«Monster ………… ?».
Con un interrogante en el papel del monstruo arrancan los títulos de crédito de la genial película de terror estrenada en 1931 bajo la dirección de James Whale, a quien debemos el diseño del mejor icono de monstruo contemporáneo de entre los numerosos que surgieron a lo largo del siglo xx. Boris Karloff dio vida a la estremecedora criatura, obteniendo con esta magistral interpretación la fama mundial. Al parecer el rostro demacrado y la mirada penetrante del actor fascinaron al director: bajo las prominencias huesudas del cráneo, base de la caracterización del monstruo, y el maquillaje resultado de más de cuatro horas de retoques se adivina casi exacta la inquietante expresión del rostro de Boris Karloff.
Transformado en un gigante enfadado y torpe, las sucesivas encarnaciones del monstruo a cargo de Bela Lugosi o Glen Strange carecen de la humanidad, ternura y patetismo que convirtieron al Frankenstein de Karloff en un icono del género.

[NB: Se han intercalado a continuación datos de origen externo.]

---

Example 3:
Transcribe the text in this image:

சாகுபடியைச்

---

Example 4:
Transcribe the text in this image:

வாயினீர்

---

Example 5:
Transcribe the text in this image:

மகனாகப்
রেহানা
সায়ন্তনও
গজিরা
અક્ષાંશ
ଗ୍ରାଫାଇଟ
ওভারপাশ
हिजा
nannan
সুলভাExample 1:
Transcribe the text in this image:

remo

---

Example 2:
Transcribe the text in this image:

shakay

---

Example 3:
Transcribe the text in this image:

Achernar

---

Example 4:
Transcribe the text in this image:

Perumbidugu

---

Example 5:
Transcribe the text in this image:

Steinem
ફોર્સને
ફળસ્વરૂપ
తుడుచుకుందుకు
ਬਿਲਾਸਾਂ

La caracterización final del monstruo es obra del maquillador Jack Pierce, a quien debemos hallazgos como la tonalidad verdosa del rostro, la caída de los párpados, los tornillos del cuello, la cabeza plana o el traje mal ajustado.

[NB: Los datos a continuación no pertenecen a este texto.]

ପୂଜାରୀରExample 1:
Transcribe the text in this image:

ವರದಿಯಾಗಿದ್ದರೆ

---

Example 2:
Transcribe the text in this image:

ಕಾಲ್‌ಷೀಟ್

La representación de Frankenstein creada en la película de James Whale ha llegado intacta hasta nuestros días, recreada y copiada sin apenas cambios, constituye el icono del antihéroe monstruoso y romántico en su mejor versión. La película consiguió sin duda otorgar la popularidad merecida a la verdadera fuente de inspiración de la misma, la imaginación de Mary Shelley, que con veintiún años, concibe la novela titulada Frankenstein o el moderno Prometeo (1818). La autora, esposa del poeta Percy B. Shelley escribió la aterradora historia en las legendarias veladas de un lluvioso verano en Suiza en la Villa Diodati, donde ella y su marido se encontraban pasando las vacaciones invitados por el gran poeta maldito del romanticismo Lord Byron. En compañía también de un cuarto invitado, Polidori, médico y secretario particular del anfitrión, el célebre grupo accedería al juego de escribir la historia de terror más terrible jamás contada, y es así como Mary Shelley superaría con creces a sus acompañantes, escribiendo Frankenstein, y con ella, la encarnación de toda una mitología.

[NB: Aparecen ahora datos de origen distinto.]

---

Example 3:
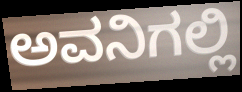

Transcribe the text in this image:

ಅವನಿಗಲ್ಲಿ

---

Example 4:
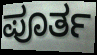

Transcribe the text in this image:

ಪೂರ್ತ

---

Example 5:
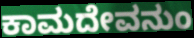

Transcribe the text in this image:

ಕಾಮದೇವನುಂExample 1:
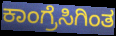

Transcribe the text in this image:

ಕಾಂಗ್ರೆಸಿಗಿಂತ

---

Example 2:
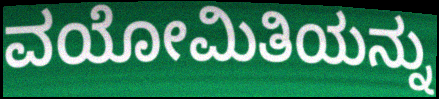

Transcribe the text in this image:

ವಯೋಮಿತಿಯನ್ನು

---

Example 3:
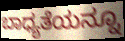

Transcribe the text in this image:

ಬಾಧ್ಯತೆಯನ್ನೂ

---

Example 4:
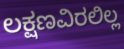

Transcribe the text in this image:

ಲಕ್ಷಣವಿರಲಿಲ್ಲ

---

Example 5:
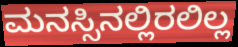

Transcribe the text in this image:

ಮನಸ್ಸಿನಲ್ಲಿರಲಿಲ್ಲ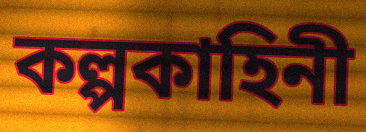
কল্পকাহিনীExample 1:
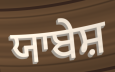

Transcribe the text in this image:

ਯਾਬੇਸ਼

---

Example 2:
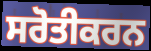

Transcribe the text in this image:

ਸਰੋਤੀਕਰਨ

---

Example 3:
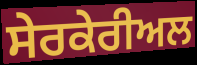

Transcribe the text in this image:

ਸੇਰਕੇਰੀਅਲ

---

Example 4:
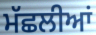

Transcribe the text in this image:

ਮੱਛਲੀਆਂ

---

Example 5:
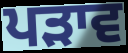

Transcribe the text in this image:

ਪੜਾਵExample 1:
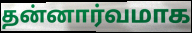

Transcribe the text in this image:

தன்னார்வமாக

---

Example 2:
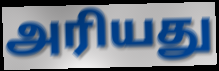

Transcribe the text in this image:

அரியது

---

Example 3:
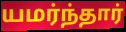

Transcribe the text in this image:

யமர்ந்தார்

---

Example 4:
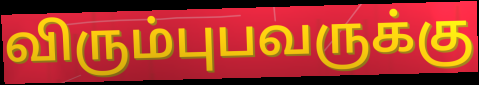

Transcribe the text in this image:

விரும்புபவருக்கு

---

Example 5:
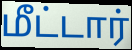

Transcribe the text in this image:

மீட்டார்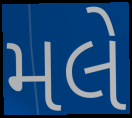
મલેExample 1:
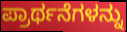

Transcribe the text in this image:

ಪ್ರಾರ್ಥನೆಗಳನ್ನು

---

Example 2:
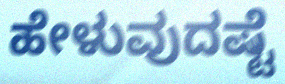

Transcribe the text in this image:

ಹೇಳುವುದಷ್ಟೆ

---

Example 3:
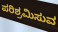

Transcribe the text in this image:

ಪರಿಶ್ರಮಿಸುವ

De hecho, en la mitología griega Prometeo roba el fuego de los dioses para ofrecerlo a los mortales, lo que le enemista con Zeus que lo castiga a padecer sufrimientos indecibles, y es de esta manera como concibe Mary Shelley su Frankenstein, el médico que apoyado en la ciencia y la razón comete la osadía de crear vida, imprudencia que finalmente se volverá en su contra al crear un ser monstruoso. La criatura de la película es en cualquier caso más simpática y digna de compasión que en la versión original de Shelley, incluso la caracterización se aleja del ser peludo y deforme que imaginó la autora. Karloff recibió a lo largo de los años miles de cartas de niños que manifestaban su compasión por el monstruo.
En este sentido, la sensación de ternura que supo transmitir la sonrisa inocente de Boris Karloff en la escena del juego con la niña es memorable. El aspecto que sí fue incorporado fielmente respecto al espíritu de la novela es todo lo relativo a la resurrección del engendro. El galvanismo era una técnica que sostenía la posibilidad de insuflar vida a los organismos a través de la energía eléctrica, Mary Shelley junto con el resto de poetas románticos seguían las investigaciones relacionadas, y la película del año treinta y uno trata de recrear los insólitos estudios sobre galvanismo a través de toda la parafernalia eléctrica del laboratorio del doctor Frankenstein.
Podemos imaginar el impacto que tuvo el estreno de la película en los espectadores de la época. En el contexto cultural norteamericano tan alejado del romanticismo centroeuropeo y la literatura gótica, Frankenstein tuvo una difícil aunque pronta asimilación previa a un éxito de masas. Ayudó sin duda para ello la excepcional atmósfera que el filme consigue gracias en parte a su dirección artística inspirada en el expresionismo alemán de películas como Metrópolis (Fritz Lang, 1927) y El gabinete del doctor Caligari (Robert Wiene, 1920).
Las perspectivas imposibles de los escenarios con geometrías distorsionadas y falsas sombras pintadas dotan a las escenas de una atmósfera trágica y surrealista. El metraje se desarrolla prácticamente en una noche perpetua donde las siluetas se recortan en los cielos blanco y negro con una saturación de contraste de gran belleza. La figura del monstruo completa la ambientación casi fuera de plano, su atemporalidad nos traslada al romanticismo del siglo xix, sin perder un ápice de vigencia.